If a trusted process tries to access network it becomes half-trusted as it might be vulnerable to network attacks. So the process considered as threat point and dynamically isolated by restricting modification of trusted resources. That restriction is in fact redirecting all modifications to the process's local local copy of resource. Therefore such potentially vulnerable process activity does not affect trusted resources. Confidential resources can be accessed only by trusted processes.

All resources are marked as trusted/untrusted by rule's attributes file.
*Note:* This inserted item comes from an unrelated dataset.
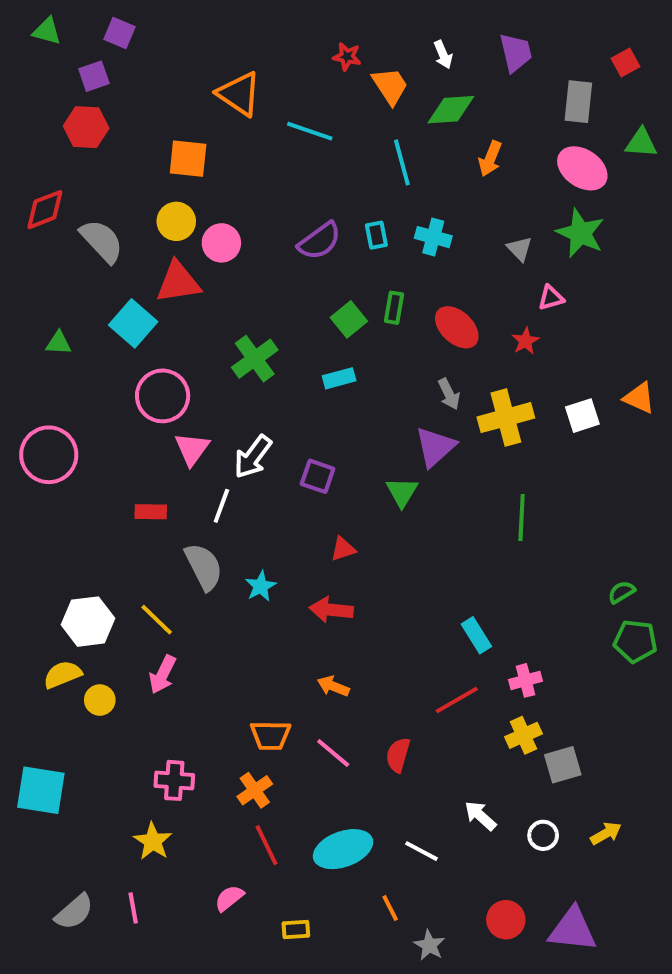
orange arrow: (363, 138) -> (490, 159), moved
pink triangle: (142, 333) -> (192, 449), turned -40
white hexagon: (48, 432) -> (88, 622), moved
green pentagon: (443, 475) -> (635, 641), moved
GeSWall has a default attributes file describing default policy settings.

First attribute is a number of process ID, for example:

101,,,, file n %SystemRoot%\system32\services.exe

Assign ID #101 to svchost.exe process, that ID is used as a resource ID for all resources that need to be modified by svchost.exe.

Second attribute is a resource ID:

,101,,, file n \Device\NamedPipe\ntsvcs

Third attribute assigns level of confidentiality and is used for specifying confidential files, for example:

,,cflSecret,, file n %USERPROFILE%\My Documents\Classified

Fourth attribute is responsible for marking trusted/untrusted resources, for example:

,,,modTCB, all o Administrators

set Administrators group owned resources as trusted.